##### BRANO FORNITO #####
Quello che sicuramente è interessante sottolineare è che negli anni e ancora di più negli ultimi decenni in cantina il ricorso alla chimica si è andato riducendo, perché il grande lavoro di miglioramento delle condizioni di maturazione e gestione della qualità delle uve in vigneto lo ha reso semplicemente sempre meno necessario.

Vino rosso versato in un calice da una bottiglia
Anche alcuni prodotti e pratiche enologiche arrivate fino a noi risalgono a tempi molto antichi

I lieviti, selezionati o indigeni, fanno sempre le stesse cose

La storia dei lieviti è solo di poco più recente e si lega alla storia stessa della scienza: scoperti e descritti da Louis Pasteur nel 1877, l’isolamento, la selezione e la moltiplicazione dei primi inoculi è successiva solo di pochi decenni e le collezioni di lieviti selezionati prodotti e distribuiti alle cantine per la fermentazione dei mosti nascono già tra la fine del 1800 e gli inizi del 1900.
##### DATI FORNITI #####
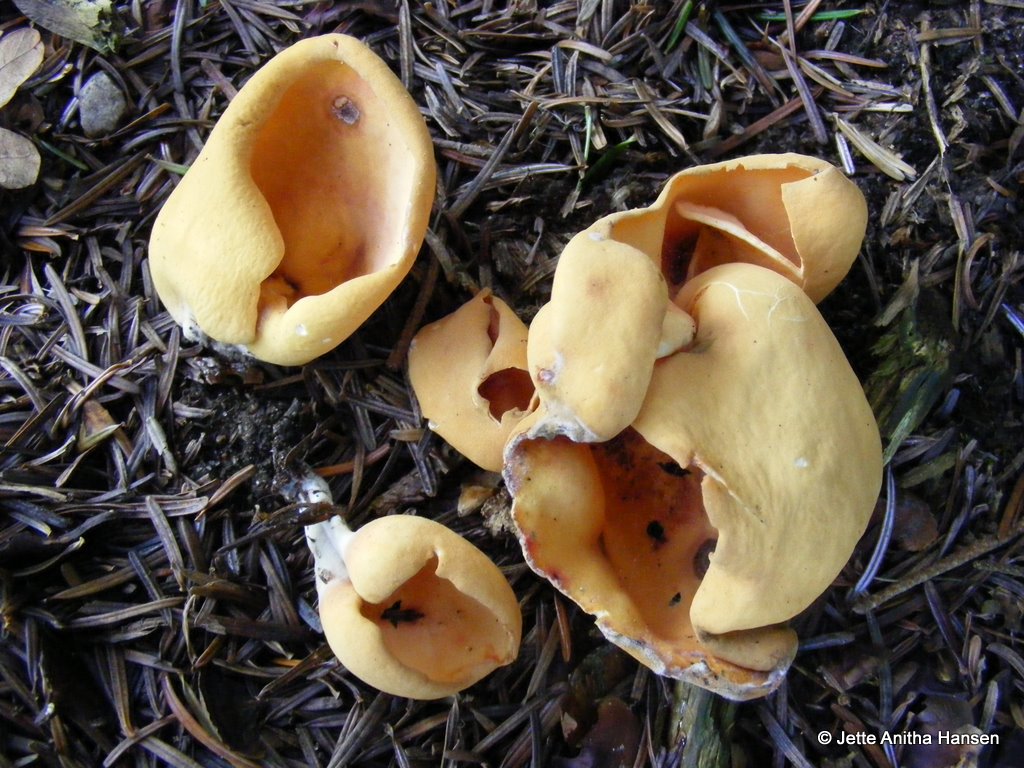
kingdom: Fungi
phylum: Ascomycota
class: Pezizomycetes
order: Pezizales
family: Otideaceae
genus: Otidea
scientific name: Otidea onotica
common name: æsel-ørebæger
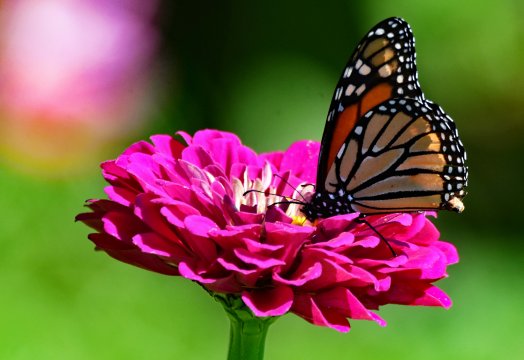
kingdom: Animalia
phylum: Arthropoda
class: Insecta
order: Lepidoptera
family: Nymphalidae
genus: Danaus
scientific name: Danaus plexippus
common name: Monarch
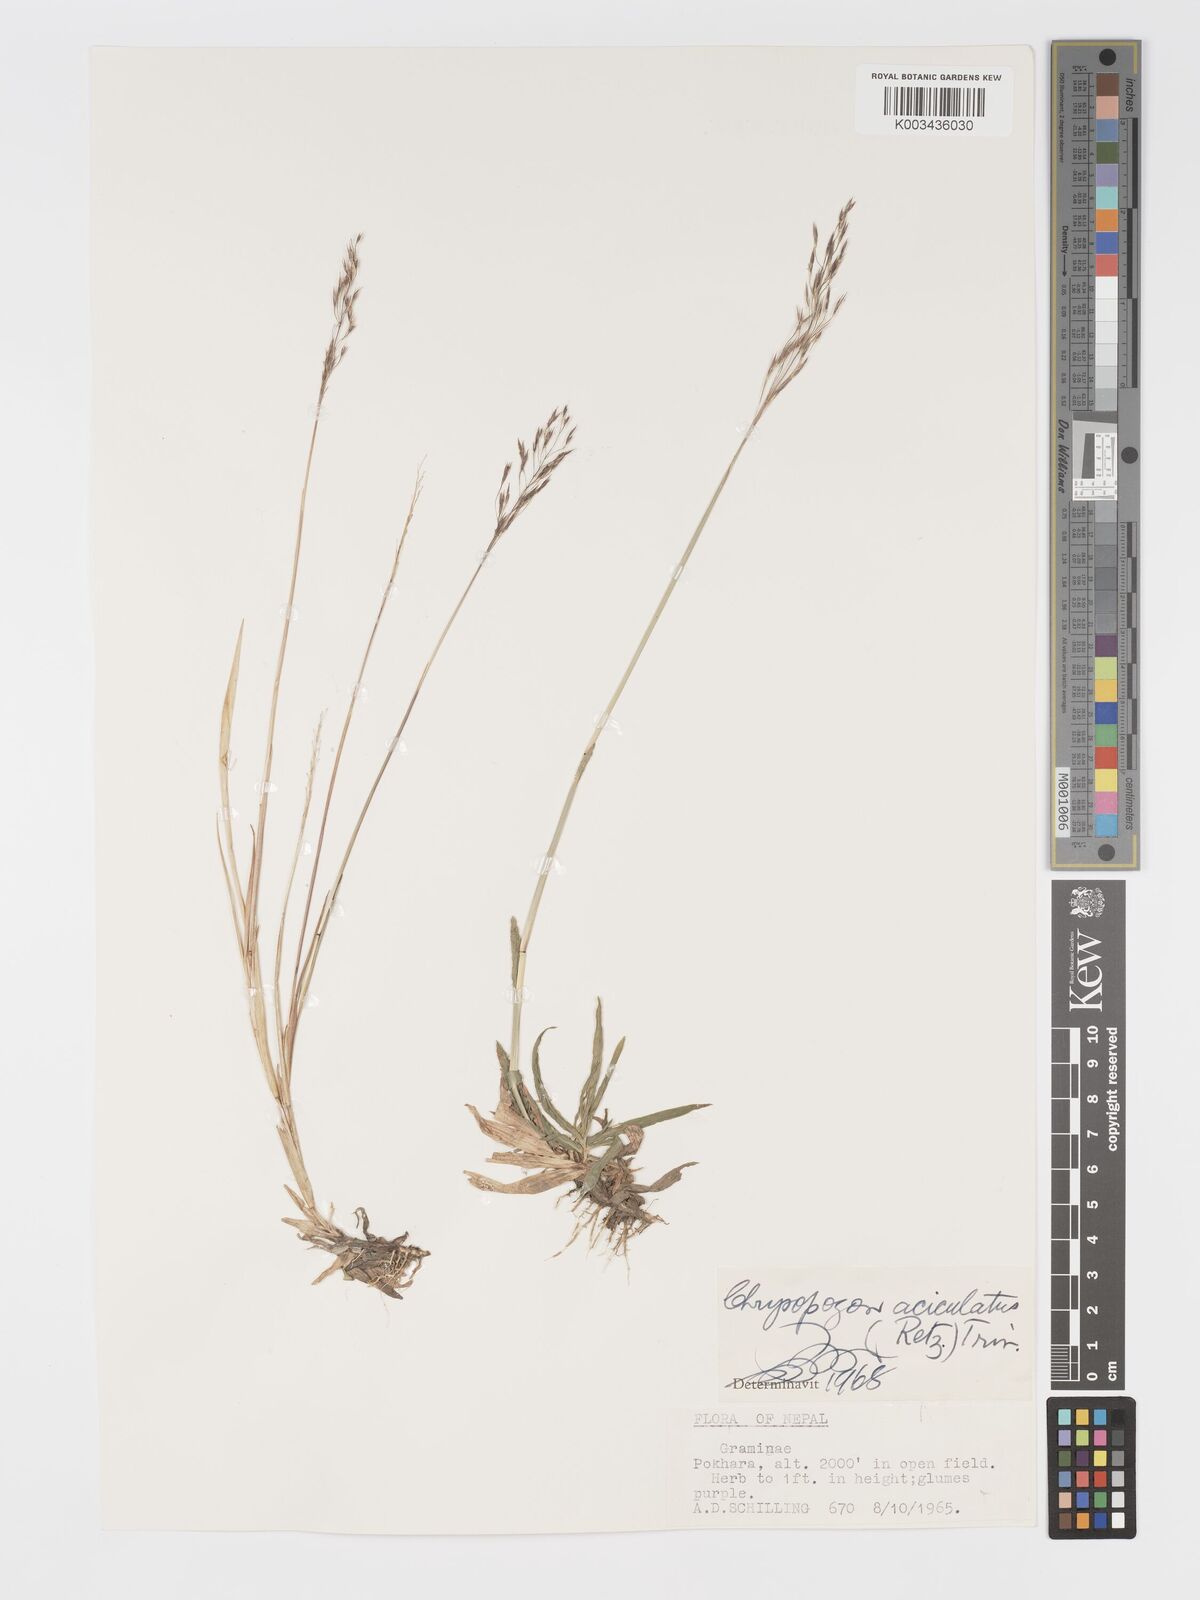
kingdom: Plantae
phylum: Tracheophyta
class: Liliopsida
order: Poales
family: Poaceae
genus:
#####
## DA SVOLGERE
1) Secondo il brano fornito, chi scoprì e descrisse i lieviti, e in quale anno?
2) Elenca tutte le operazioni sui primi inoculi di lievito citate nel brano fornito.

## SOLUZIONI QUI SOTTO
1) Louis Pasteur, nel 1877.

2) L'isolamento, la selezione e la moltiplicazione.